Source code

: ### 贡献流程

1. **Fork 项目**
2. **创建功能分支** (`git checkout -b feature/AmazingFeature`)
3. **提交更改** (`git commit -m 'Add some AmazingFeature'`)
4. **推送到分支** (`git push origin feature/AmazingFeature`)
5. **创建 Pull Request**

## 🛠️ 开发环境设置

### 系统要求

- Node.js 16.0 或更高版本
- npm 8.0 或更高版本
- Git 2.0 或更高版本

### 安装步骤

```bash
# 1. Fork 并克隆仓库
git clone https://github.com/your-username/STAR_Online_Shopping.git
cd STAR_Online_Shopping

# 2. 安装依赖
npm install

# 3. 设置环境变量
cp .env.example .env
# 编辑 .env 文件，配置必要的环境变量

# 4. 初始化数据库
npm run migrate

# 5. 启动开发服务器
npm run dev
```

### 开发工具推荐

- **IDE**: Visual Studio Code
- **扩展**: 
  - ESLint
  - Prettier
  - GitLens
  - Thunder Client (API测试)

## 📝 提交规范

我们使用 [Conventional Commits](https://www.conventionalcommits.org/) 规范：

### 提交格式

════════════════

PROBLEM DESCRIPTION:
Would you transcribe the entries above exactly as they appear?

ANSWER FOR THE TASK:
Source code

: ### 贡献流程

1. **Fork 项目**
2. **创建功能分支** (`git checkout -b feature/AmazingFeature`)
3. **提交更改** (`git commit -m 'Add some AmazingFeature'`)
4. **推送到分支** (`git push origin feature/AmazingFeature`)
5. **创建 Pull Request**

## 🛠️ 开发环境设置

### 系统要求

- Node.js 16.0 或更高版本
- npm 8.0 或更高版本
- Git 2.0 或更高版本

### 安装步骤

```bash
# 1. Fork 并克隆仓库
git clone https://github.com/your-username/STAR_Online_Shopping.git
cd STAR_Online_Shopping

# 2. 安装依赖
npm install

# 3. 设置环境变量
cp .env.example .env
# 编辑 .env 文件，配置必要的环境变量

# 4. 初始化数据库
npm run migrate

# 5. 启动开发服务器
npm run dev
```

### 开发工具推荐

- **IDE**: Visual Studio Code
- **扩展**: 
  - ESLint
  - Prettier
  - GitLens
  - Thunder Client (API测试)

## 📝 提交规范

我们使用 [Conventional Commits](https://www.conventionalcommits.org/) 规范：

### 提交格式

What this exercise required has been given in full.